The guide shows how to create a .theme-<name> SCSS class that declares the full set of --color-* CSS custom properties the app expects. It then walks through importing the SCSS into the theme aggregator, adding the theme name to the THEMES array for type-safe selection, and adding localized display names in locale files. Finally it outlines manual UI verification and accessibility checks to ensure the theme applies correctly at runtime.

When to use it

  • You want to add a new color palette or visual style to AiderDesk.
  • You are creating a brand-specific theme for a customer or deployment.
  • You need to prototype light/dark variations or accessibility-friendly palettes.
  • You are fixing missing or inconsistent UI colors across the app.
  • You want to add localized display names for a new theme.

Best practices

  • Copy an existing full theme (e.g., theme-dark.scss) and change only values to avoid missing variables.
  • Use a kebab-case theme name and keep it consistent across the SCSS class, filename, THEMES array, and i18n key.
  • Always import the new theme in src/renderer/src/themes/themes.scss so it’s included in the built CSS.
  • Add the name to src/common/types.ts THEMES to make the option selectable and type-safe.
  • Run contrast checks (aim for WCAG AA) on primary text, buttons, inputs, code blocks, and diff viewer colors.

Example use cases

  • Add a corporate-branded theme with company colors and logo accents.
  • Create a high-contrast theme for accessibility or low-vision users.
  • Introduce a seasonal or limited-time theme without changing app logic.
  • Provide light and dark variants for different user preferences.
  • Fix visual regressions by replacing inconsistent color values in one theme file.

FAQ

The theme doesn't appear in the settings dropdown. Why?

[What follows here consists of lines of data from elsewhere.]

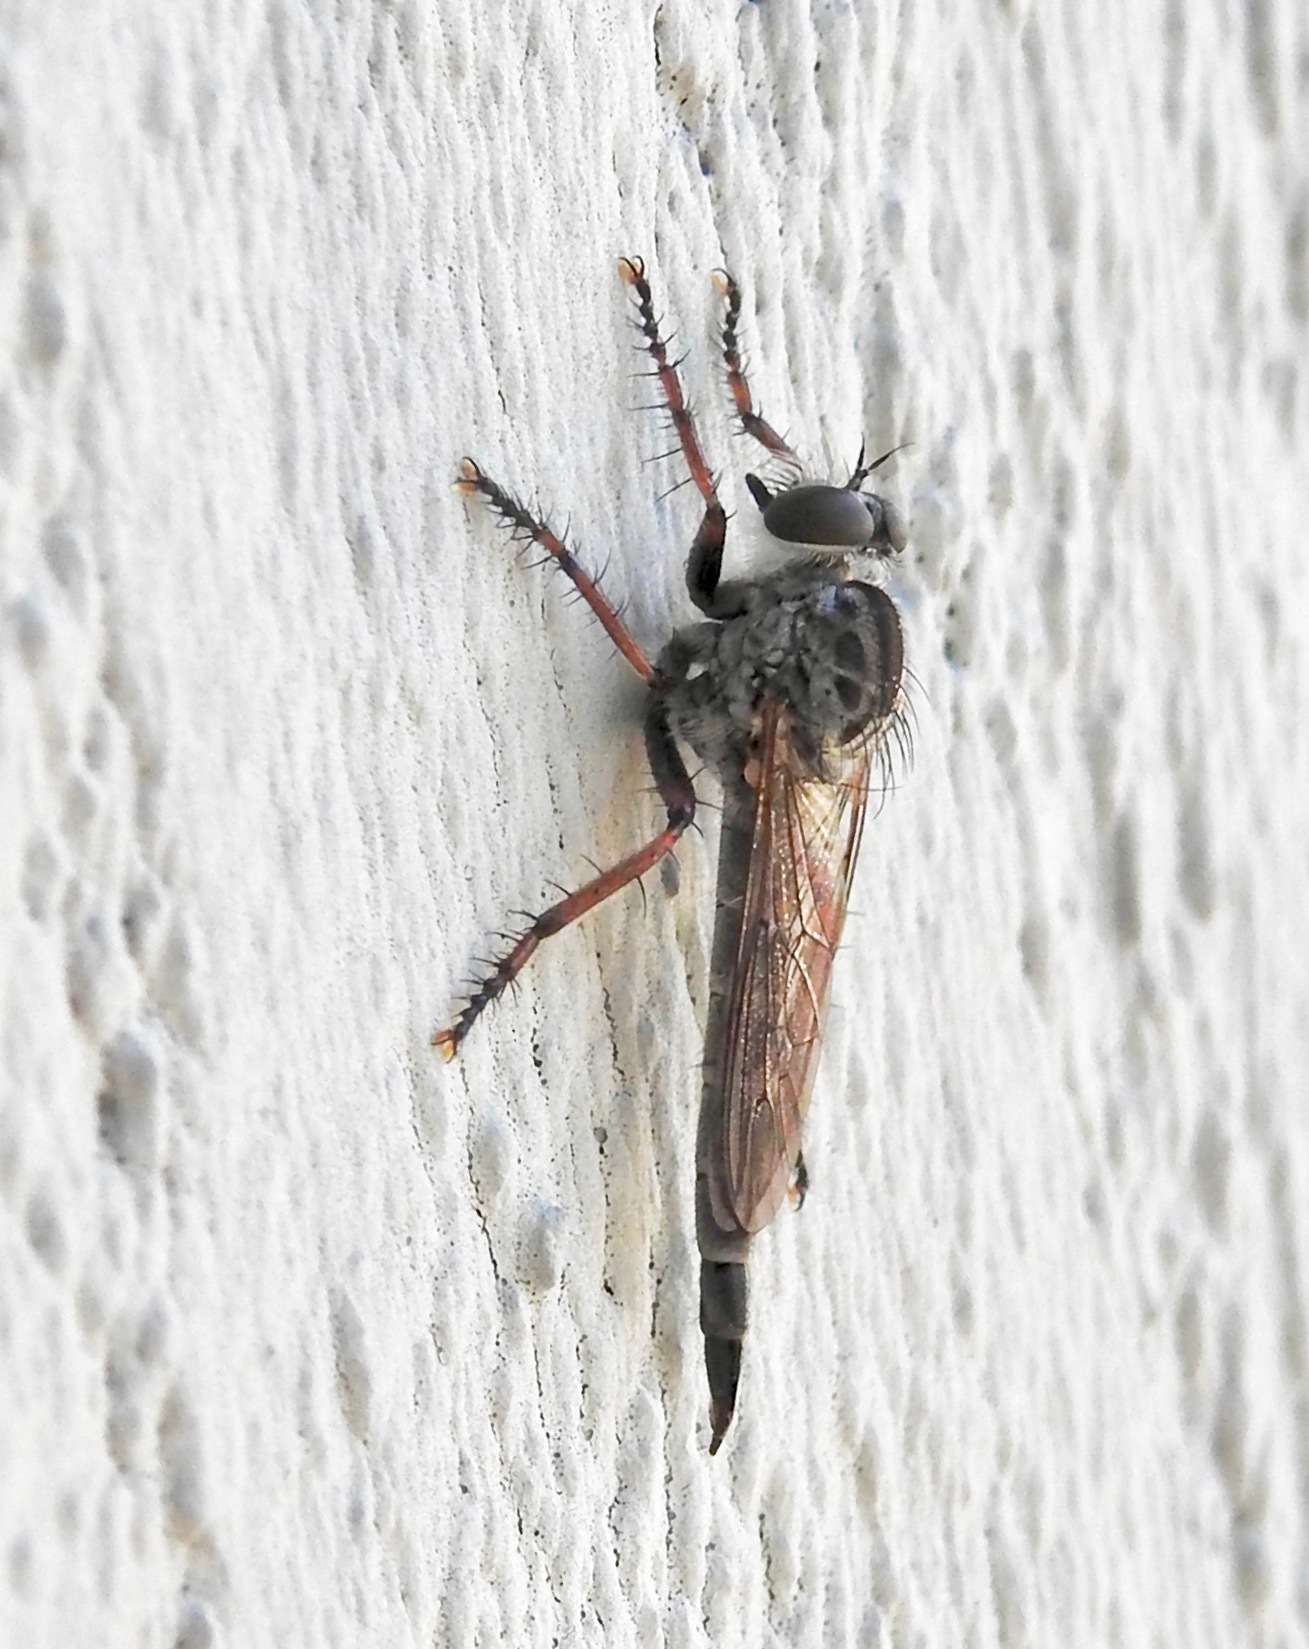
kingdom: Animalia
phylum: Arthropoda
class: Insecta
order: Diptera
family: Asilidae
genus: Machimus
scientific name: Machimus blantoni
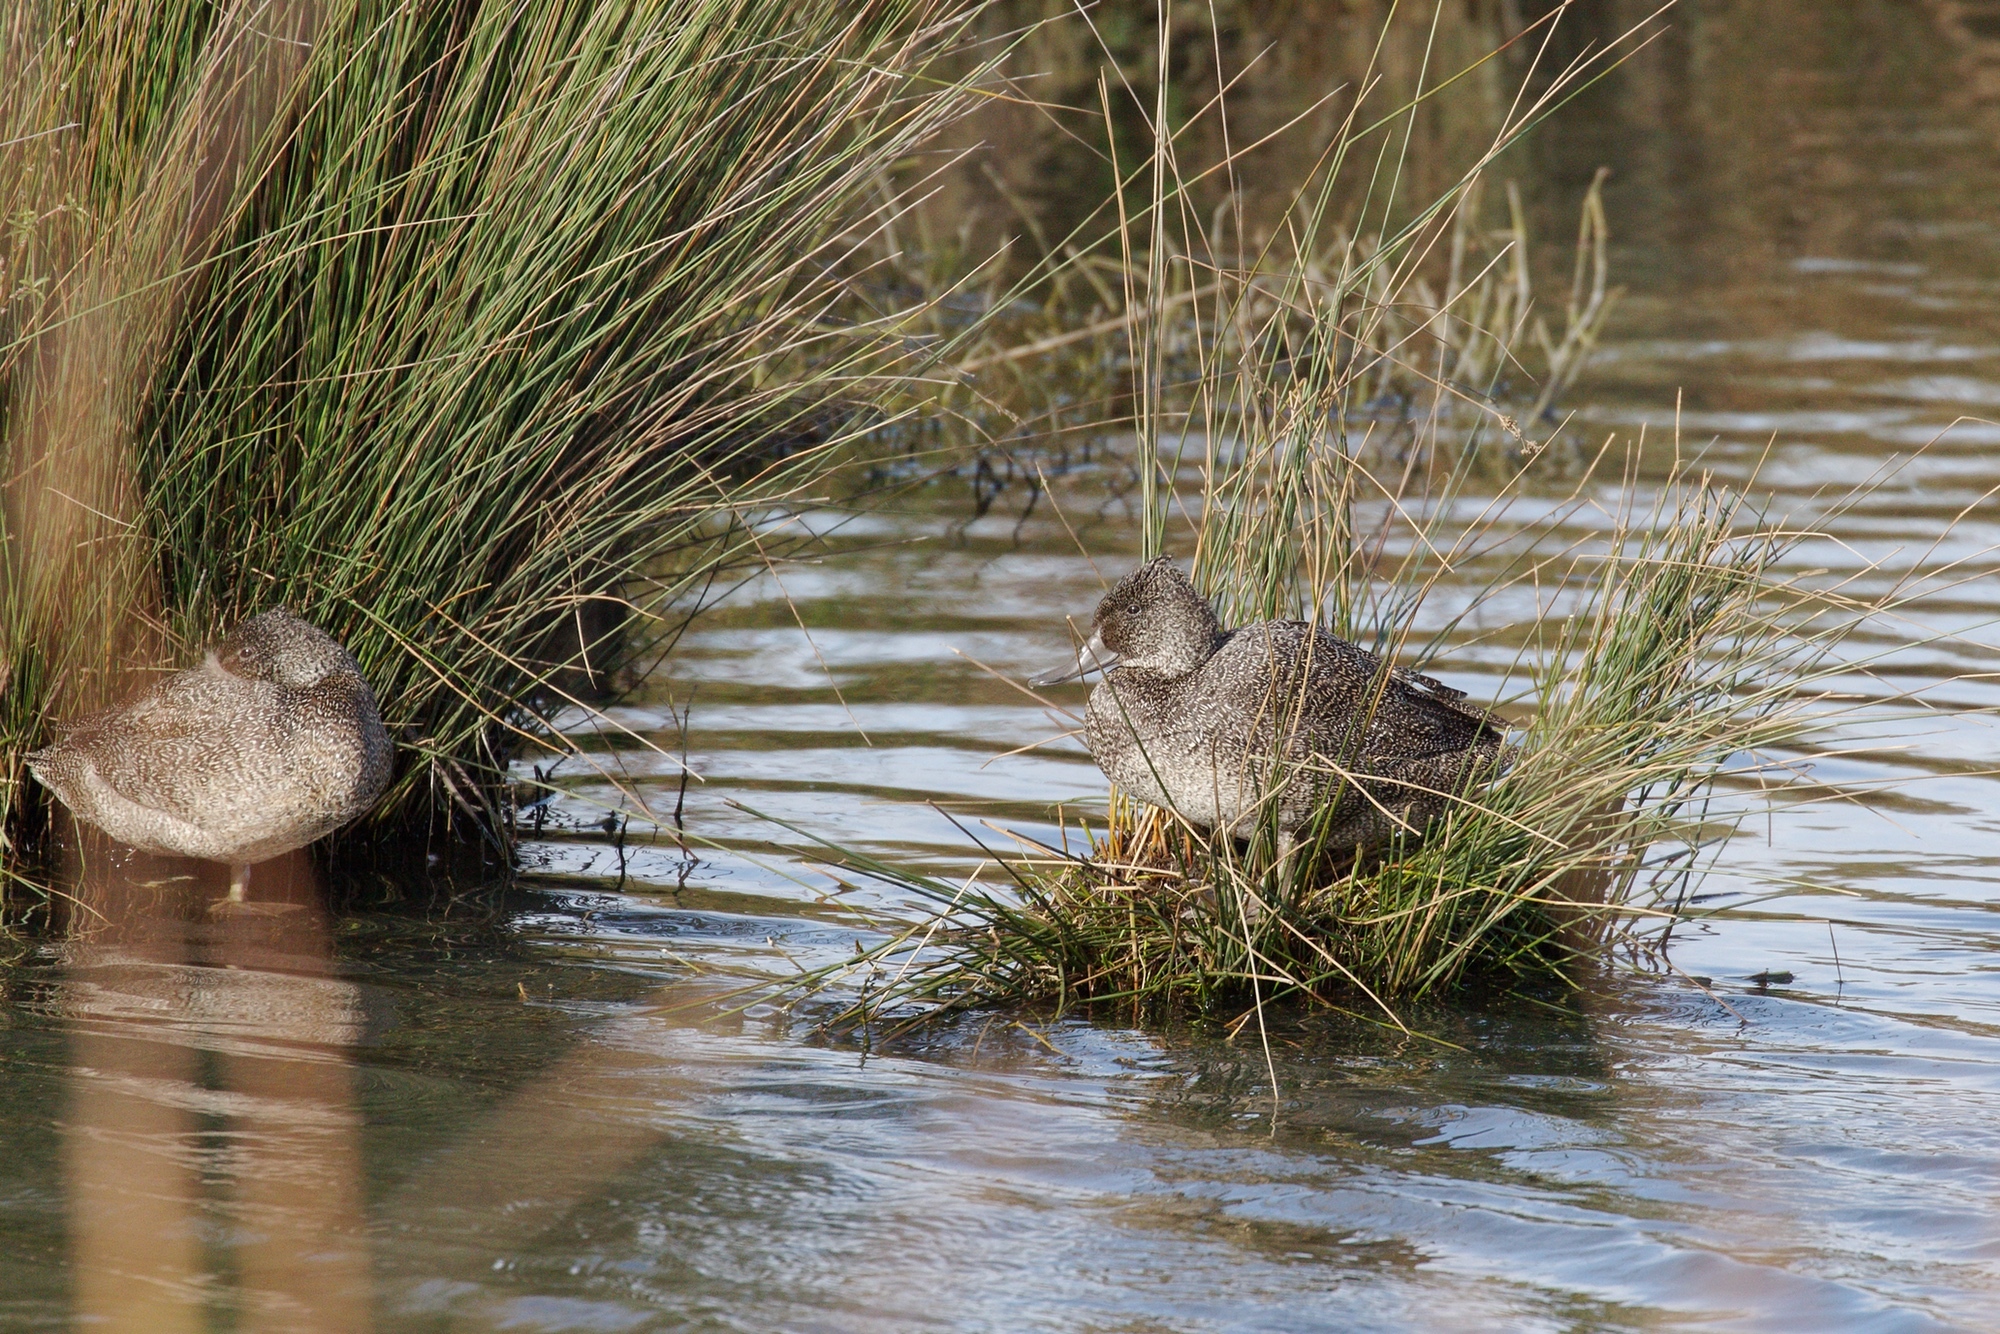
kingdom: Animalia
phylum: Chordata
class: Aves
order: Anseriformes
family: Anatidae
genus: Stictonetta
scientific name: Stictonetta naevosa
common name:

Check that the SCSS file is imported in src/renderer/src/themes/themes.scss and that the theme name is added to the THEMES array in src/common/types.ts. Also verify there are no typos between the filename, class name, and array entry.

Some UI areas look unstyled after switching themes. What should I do?

Compare your theme file to a known-good theme and ensure you defined every --color-* variable. Missing variables cause fallbacks to default styles. Fill in any missing entries and re-test hover/active states.